Générale

La vie est un long bouchon tranquille

Partout, des bouchons de circulation. Dimanche dernier, tiens, sur la 10, 14 km de bouchon en direction Est, j’ai compté. C’est long un dimanche midi sous le soleil. Les automobilistes sortaient leur pique-nique du coffre pour casser la croûte. J’ai pensé aux parents avec de jeunes enfants qui ont soif ou faim. Je conserve toujours une barre tendre dans la boîte à gants pour cette raison. J’ai même songé à faire la suggestion à Honda d’inclure un garde-manger dans sa prochaine édition de la Fit. Les porte-gobelets, c’est un peu chiche.

L’autoroute était fermée depuis l’aube. À 3h du mat, quatre jeunes ont capoté en raison de la vitesse (et de l’ivresse probable); l’un d’eux est mort, 19 ans. J’ai aperçu l’auto, jamais vu une carcasse pareille, sciée en deux, les bancs sur la chaussée, on aurait dit un test d’endurance pour une pub de char.

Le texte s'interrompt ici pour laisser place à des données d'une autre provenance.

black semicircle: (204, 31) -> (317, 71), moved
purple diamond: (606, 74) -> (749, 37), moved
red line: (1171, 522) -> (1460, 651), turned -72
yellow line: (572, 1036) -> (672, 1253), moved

Dans son dernier essai (dont j’ai déjà causé ici) « Trop vite! », Jean-Louis Servan-Shreiber indique que les nouveaux rites de passage chez les jeunes sont maintenant associés à la vitesse. De toute façon, c’est pas la vitesse qui tue, c’est l’arrêt brusque (merci Benoît!). Y’a qu’à pas s’arrêter.

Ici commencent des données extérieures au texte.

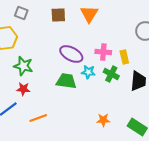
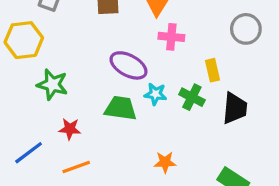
pink cross: (103, 52) -> (171, 37), moved
red star: (23, 89) -> (70, 129), moved
orange star: (103, 120) -> (165, 162), moved

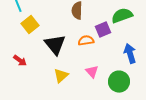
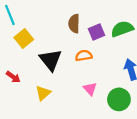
purple square: (103, 30) -> (97, 32), moved
yellow triangle: (61, 76) -> (43, 93), moved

Paradoxalement, la vitesse nous impose le bouchon. Et nous n’avons jamais autant cherché le chemin le plus court et le moins encombré pour nous rendre du point A au point B. C’est devenu un jeu de labyrinthe. C’est à qui trouvera « la » route secondaire ou alternative la plus cool.

Mon copain Franck (dont on peut appécier la philosophie de vie ici), chauffeur pour le jury du FFM, est un spécialiste de la question et des 180. Et il n’hésite pas à emprunter les chaînes de trottoirs pour viser un raccourci. Il est né en France, ce pays civilisé où l’on peut stationner en sens inverse, ça explique tout ou presque.

Avec la motorisation à l’échelle mondiale, ce bouchon fera partie des records Guinness. Du jamais vu mais qu’on verra encore, 100 kilomètres, plusieurs jours, voire des semaines… J’y entrevois l’occasion unique de nous interroger sur ce nouvel habitat que pourrait être l’automobile, notre immobilisme et la métaphore de la vie qui consiste à faire semblant d’avancer tout en ayant la désagréable impression de s’enfoncer.

Circulerons-nous avec nos gueuletons et nos vêtements de rechange, nos douches portatives et nos jeux vidéos? Si j’étais cinéaste, je ferais un film avec ça. Quelques semaines dans un bouchon en Chine. Non, trop zen les Chinois, plutôt en France, pour les entendre gueuler, ce serait encore mieux. Et pour la bouffe, alors je suis certaine qu’on aurait droit à un show de cuisine sur You Tube avec du papier alu et le moteur comme cuisinière.

Peut-être qu’on nous enverrait une taxe de bienvenue une fois bien installés? L’État finirait par nous taxer le surplace. L’État finit toujours par nous retracer.